A Roth IRA is a retirement savings account that you set up on your own. A 401(k) is a retirement plan provided by your employer. The Internal Revenue Service sets separate contribution limits on Roth IRAs and 401(k) plans. These retirement plans also have distinct tax benefits, so the tax consequences of contributions are different.
Contributions to a 401(k) plan are exempt from taxes, except for Social Security and Medicare. You could contribute up to $17,500 to a 401(k) as of 2013. Employers may add up to $33,500 each year, which is also tax-deductible and brings the overall maximum to $51,000. Typically, an employer adds a predetermined percentage. Suppose your employer decides to match 50 percent of your contribution. If you contribute $5,000, your employer will kick in another $2,500. If you are 50 or older, you can add an extra $5,500, bringing your maximum contribution to $23,000 and the overall maximum to $56,500.
Roth IRA Contributions
Money that you put into a Roth IRA is not tax-deductible. The tax benefit comes later, because the money you take out after age 59 1/2 is tax-free. You could add $5,500 each year to a Roth IRA as of 2013. For people 50 and older, the limit was $6,500. The limit applies to contributions to all of your IRAs combined. For example, if you put $2,000 into a traditional IRA, the amount you can add to a Roth that year is reduced by $2,000.
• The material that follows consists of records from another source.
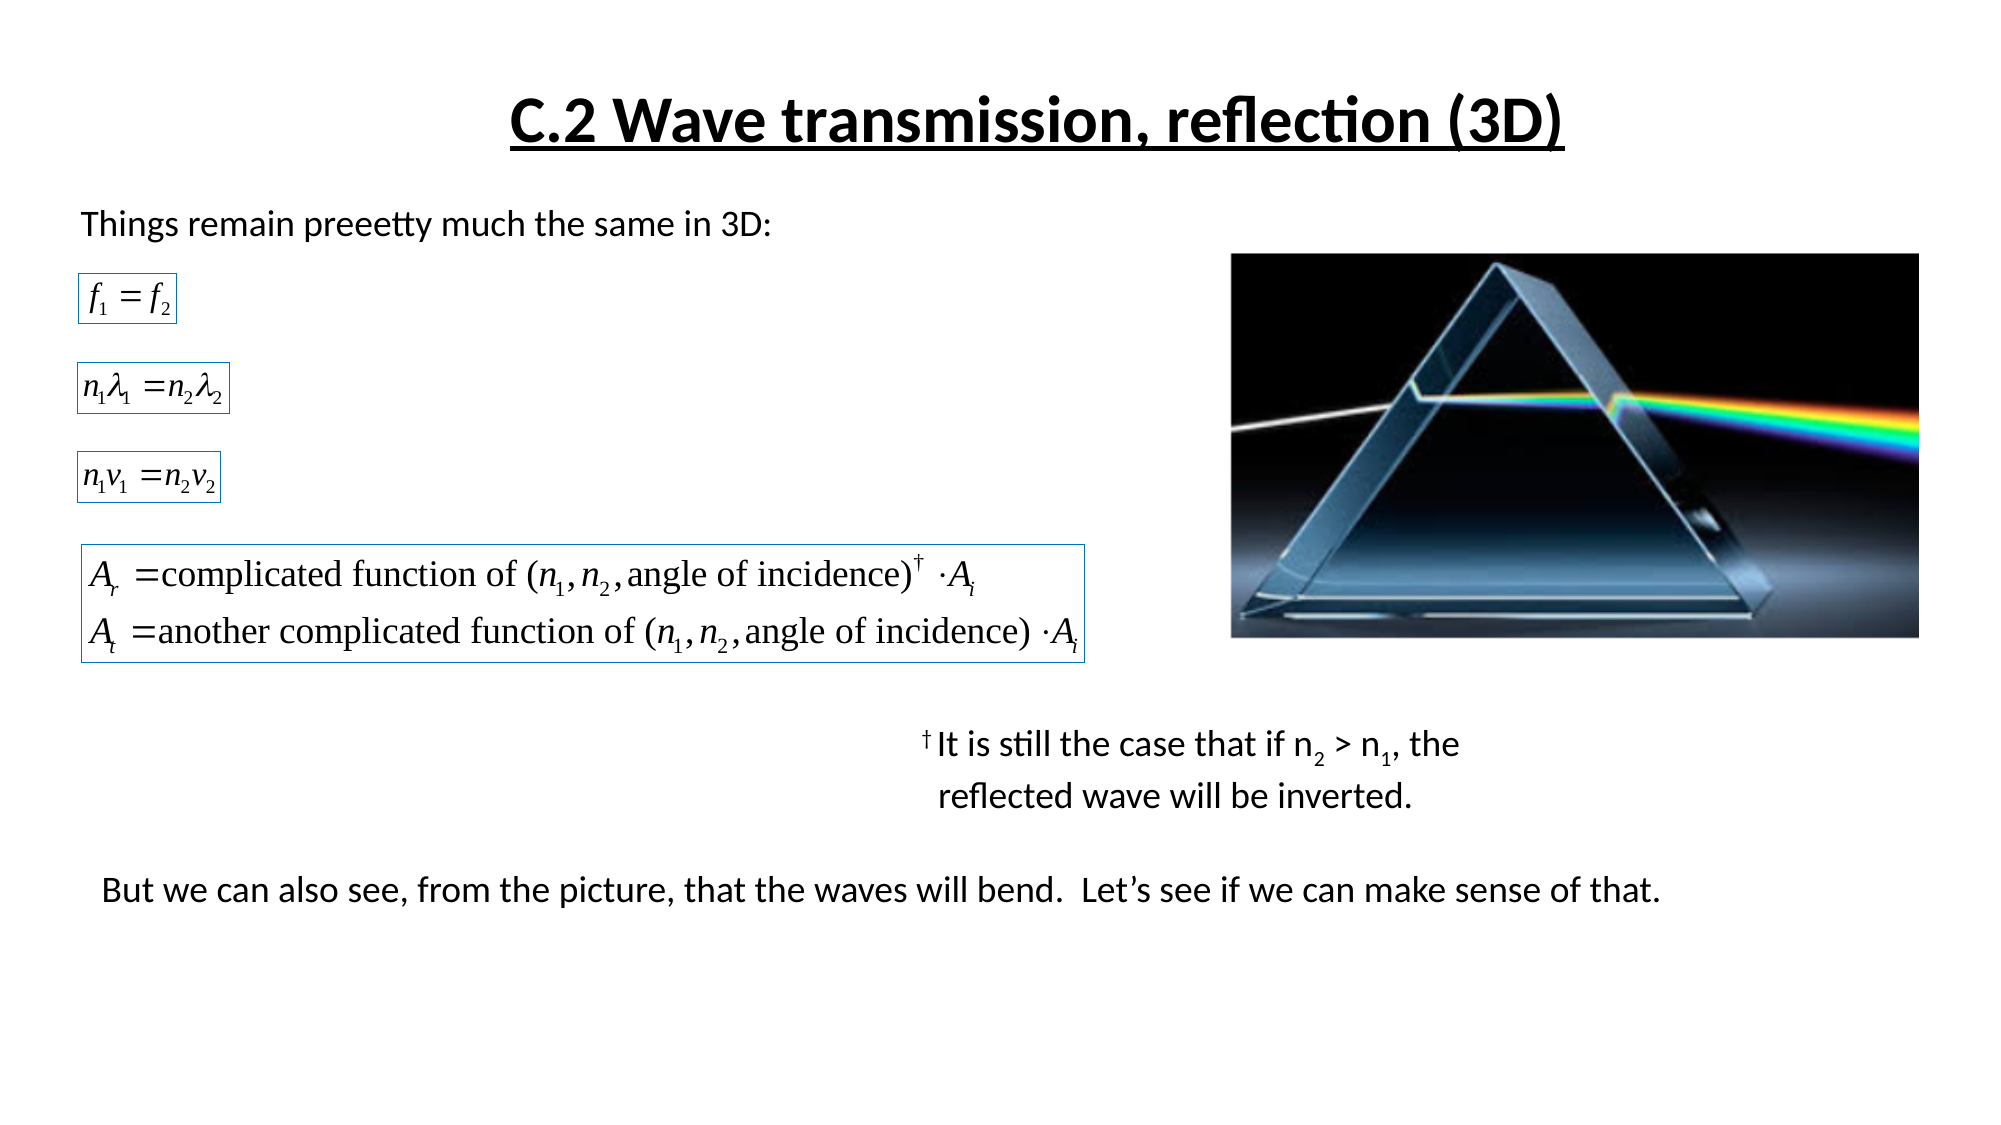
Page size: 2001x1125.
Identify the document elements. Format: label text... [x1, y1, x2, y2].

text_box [77, 362, 229, 414]
text_box † It is still the case that if n2 > n1, the reflected wave will be inverted. [906, 712, 1497, 823]
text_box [81, 543, 1085, 663]
text_box But we can also see, from the picture, that the waves will bend. Let’s see if we can make sense of that. [86, 857, 1679, 918]
text_box Things remain preeetty much the same in 3D: [65, 191, 789, 252]
text_box C.2 Wave transmission, reflection (3D) [495, 67, 1580, 163]
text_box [77, 273, 177, 324]
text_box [77, 451, 221, 503]
picture [1226, 252, 1919, 642]
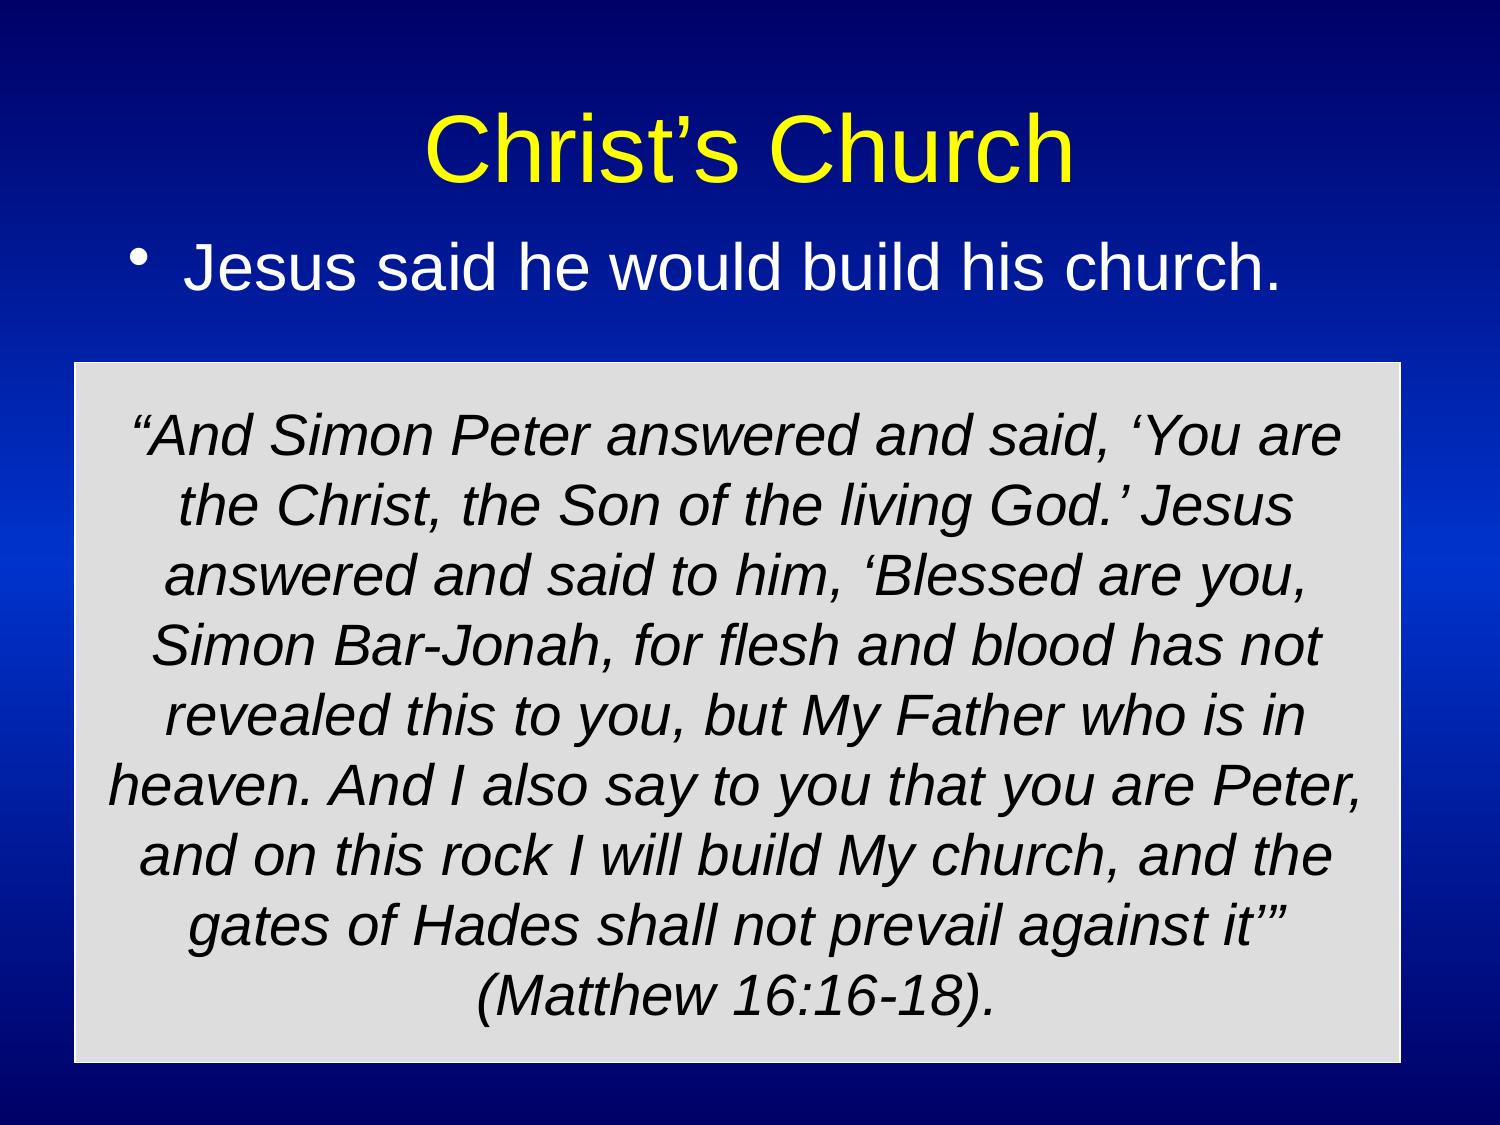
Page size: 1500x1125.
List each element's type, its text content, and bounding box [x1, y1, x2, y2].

list Jesus said he would build his church. [112, 224, 1463, 438]
title Christ’s Church [37, 50, 1463, 238]
text_box “And Simon Peter answered and said, ‘You are the Christ, the Son of the living God.’ Jesus answered and said to him, ‘Blessed are you, Simon Bar-Jonah, for flesh and blood has not revealed this to you, but My Father who is in heaven. And I also say to you that you are Peter, and on this rock I will build My church, and the gates of Hades shall not prevail against it’” (Matthew 16:16-18). [75, 362, 1400, 1063]
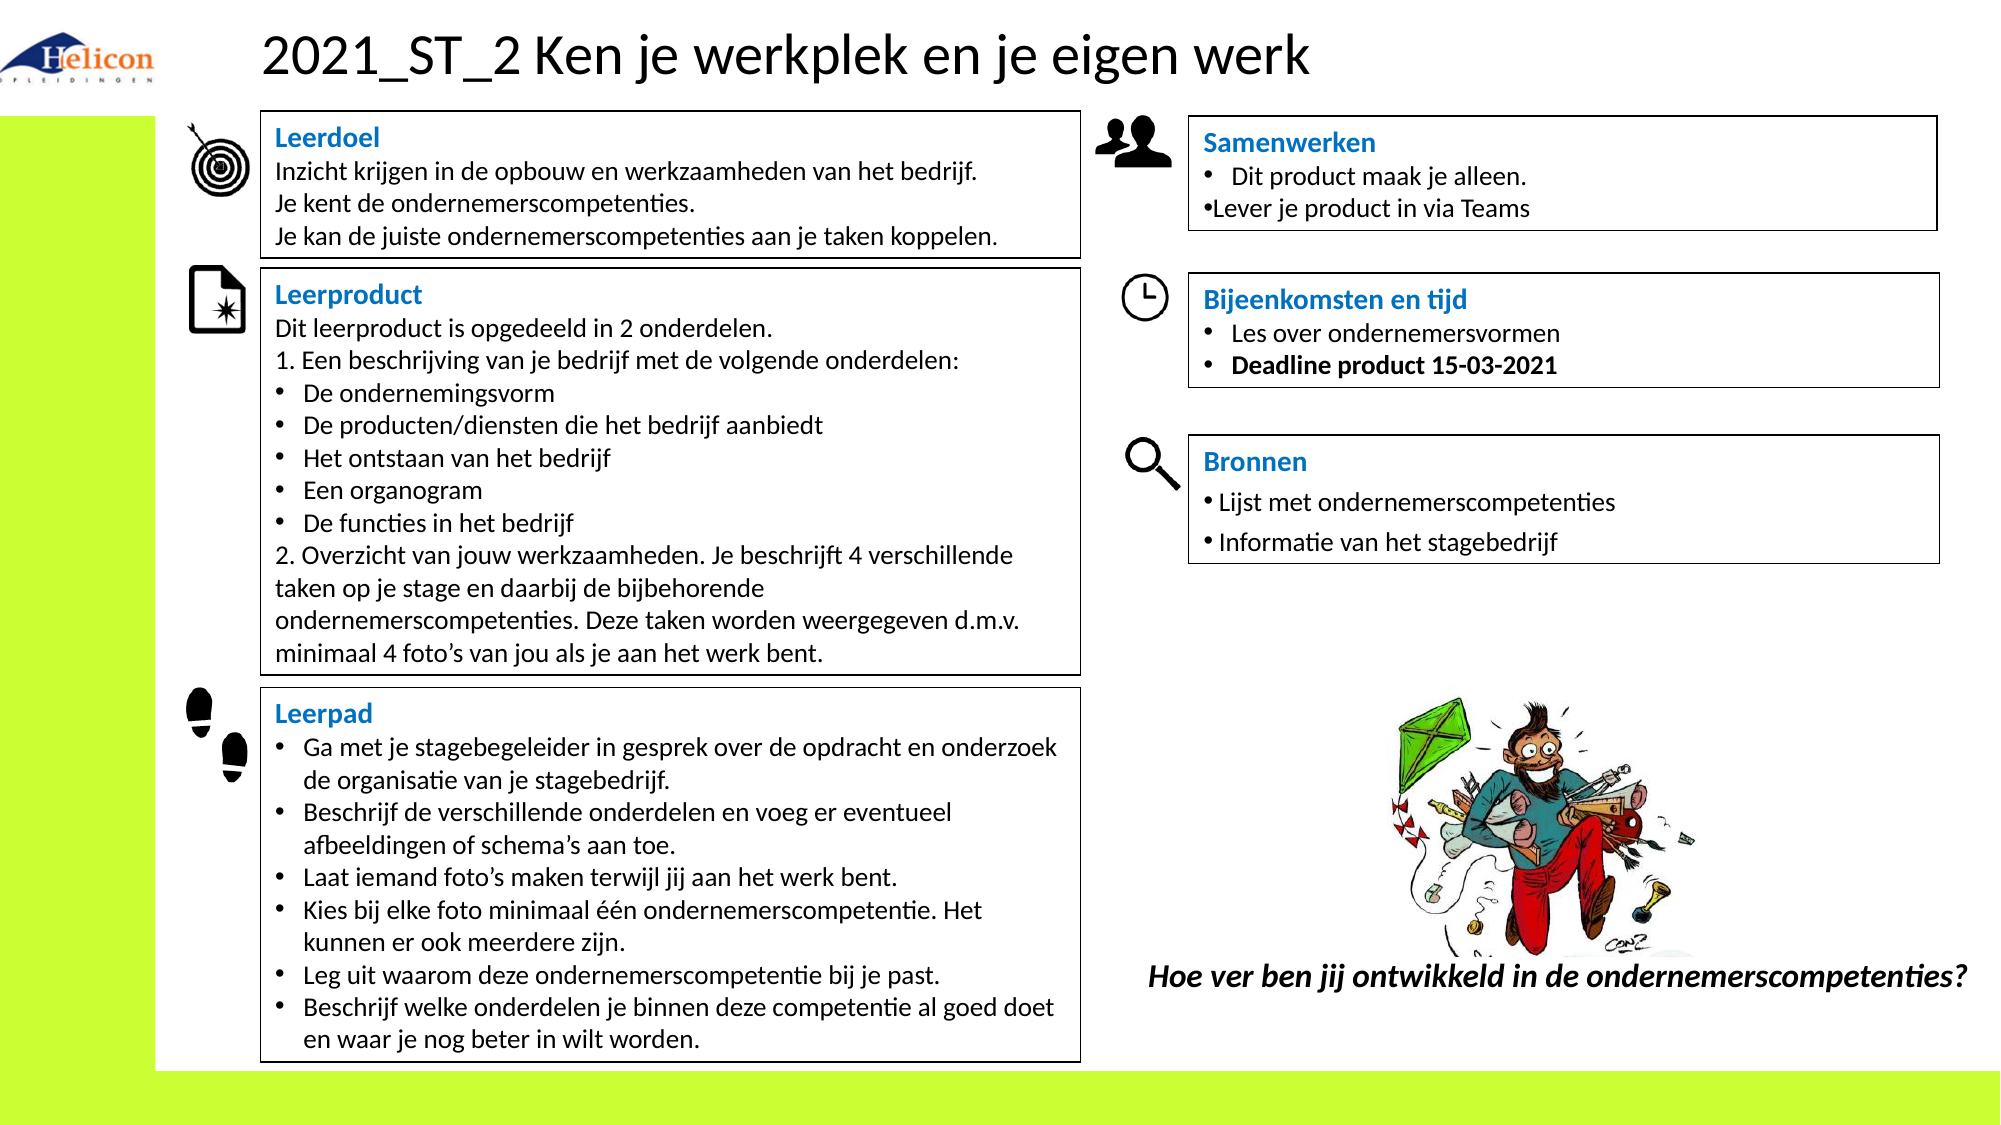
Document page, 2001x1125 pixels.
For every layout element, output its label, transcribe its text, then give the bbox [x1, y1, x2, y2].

picture [0, 0, 157, 116]
picture [1095, 115, 1172, 168]
text_box [0, 116, 156, 1071]
picture [1372, 685, 1702, 957]
text_box Samenwerken Dit product maak je alleen. Lever je product in via Teams [1188, 115, 1938, 231]
text_box Bronnen Lijst met ondernemerscompetenties Informatie van het stagebedrijf [1188, 434, 1940, 564]
picture [1118, 271, 1170, 322]
text_box Leerdoel Inzicht krijgen in de opbouw en werkzaamheden van het bedrijf. Je kent de ondernemerscompetenties. Je kan de juiste ondernemerscompetenties aan je taken koppelen. [260, 111, 1081, 259]
text_box 2021_ST_2 Ken je werkplek en je eigen werk [247, 8, 1565, 94]
text_box Bijeenkomsten en tijd Les over ondernemersvormen Deadline product 15-03-2021 [1188, 272, 1940, 388]
text_box Hoe ver ben jij ontwikkeld in de ondernemerscompetenties? [1133, 946, 2000, 1002]
text_box Leerproduct Dit leerproduct is opgedeeld in 2 onderdelen. 1. Een beschrijving van je bedrijf met de volgende onderdelen: De ondernemingsvorm De producten/diensten die het bedrijf aanbiedt Het ontstaan van het bedrijf Een organogram De functies in het bedrijf 2. Overzicht van jouw werkzaamheden. Je beschrijft 4 verschillende taken op je stage en daarbij de bijbehorende ondernemerscompetenties. Deze taken worden weergegeven d.m.v. minimaal 4 foto’s van jou als je aan het werk bent. [260, 267, 1081, 675]
text_box Leerpad Ga met je stagebegeleider in gesprek over de opdracht en onderzoek de organisatie van je stagebedrijf. Beschrijf de verschillende onderdelen en voeg er eventueel afbeeldingen of schema’s aan toe. Laat iemand foto’s maken terwijl jij aan het werk bent. Kies bij elke foto minimaal één ondernemerscompetentie. Het kunnen er ook meerdere zijn. Leg uit waarom deze ondernemerscompetentie bij je past. Beschrijf welke onderdelen je binnen deze competentie al goed doet en waar je nog beter in wilt worden. [260, 687, 1081, 1062]
picture [1125, 437, 1181, 491]
text_box [0, 1071, 2000, 1125]
picture [186, 687, 248, 783]
picture [183, 115, 251, 209]
picture [189, 265, 246, 334]
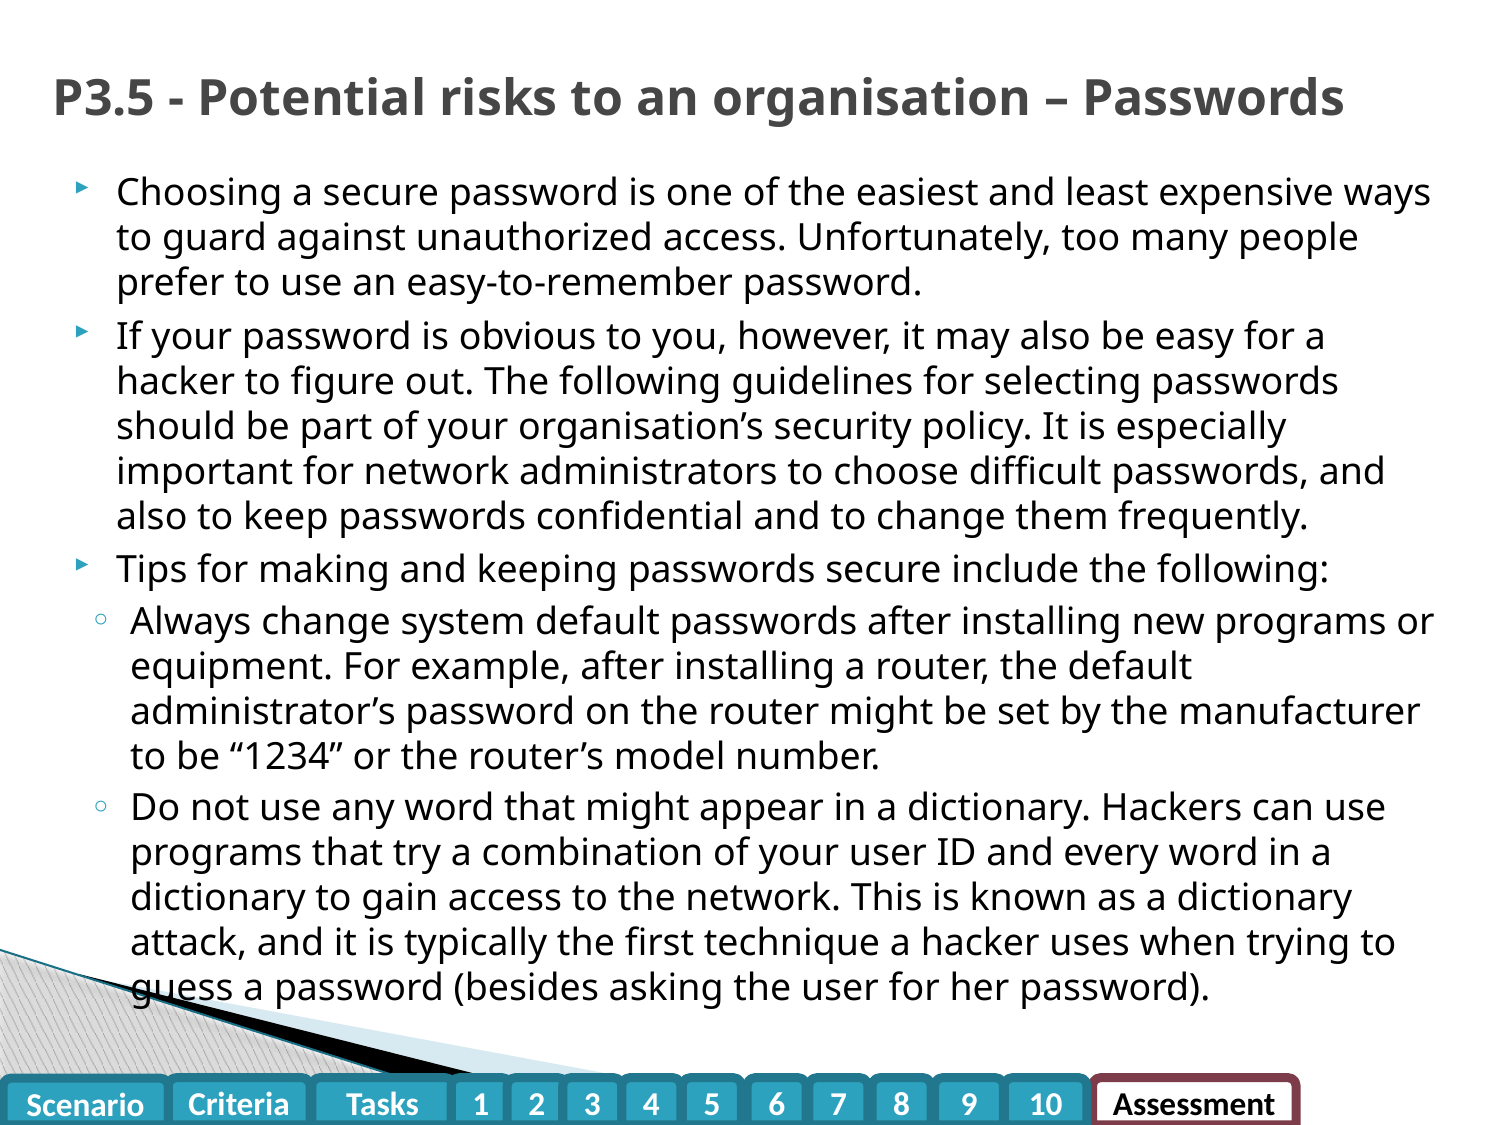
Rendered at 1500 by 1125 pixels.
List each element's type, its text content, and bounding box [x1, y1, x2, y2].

title P3.5 - Potential risks to an organisation – Passwords [37, 19, 1471, 173]
list Choosing a secure password is one of the easiest and least expensive ways to guard against unauthorized access. Unfortunately, too many people prefer to use an easy-to-remember password. If your password is obvious to you, however, it may also be easy for a hacker to figure out. The following guidelines for selecting passwords should be part of your organisation’s security policy. It is especially important for network administrators to choose difficult passwords, and also to keep passwords confidential and to change them frequently. Tips for making and keeping passwords secure include the following: Always change system default passwords after installing new programs or equipment. For example, after installing a router, the default administrator’s password on the router might be set by the manufacturer to be “1234” or the router’s model number. Do not use any word that might appear in a dictionary. Hackers can use programs that try a combination of your user ID and every word in a dictionary to gain access to the network. This is known as a dictionary attack, and it is typically the first technique a hacker uses when trying to guess a password (besides asking the user for her password). [41, 160, 1459, 1071]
There are no upper income limits for making contributions to 401(k) plans The IRS does set maximum income limits for contributing to a Roth IRA. If you file as single, the amount you can put in a Roth IRA starts to decrease, or "phase out," when your adjusted gross income reaches $112,000 as of 2013. The allowed contribution is zero once your income tops $127,000. For a married couple filing a joint tax return, the phase-out limits are $178,000 to $188,000. The phase-out range for those married and filing separate returns is zero to $10,000.
The IRS doesn’t consider money transferred from one retirement account to another to be a contribution. Provided your 401(k) plan allows transfers, this means you can continue to add money to a Roth IRA regardless of your income. You have to “convert” pretax 401(k) money into after-tax dollars by paying income taxes on the transferred funds going into the Roth. Once the money is in your Roth IRA, both it and all future investment earnings on it are tax-free when withdrawn according to IRS rules. There is no limit on the amount you can convert to a Roth IRA.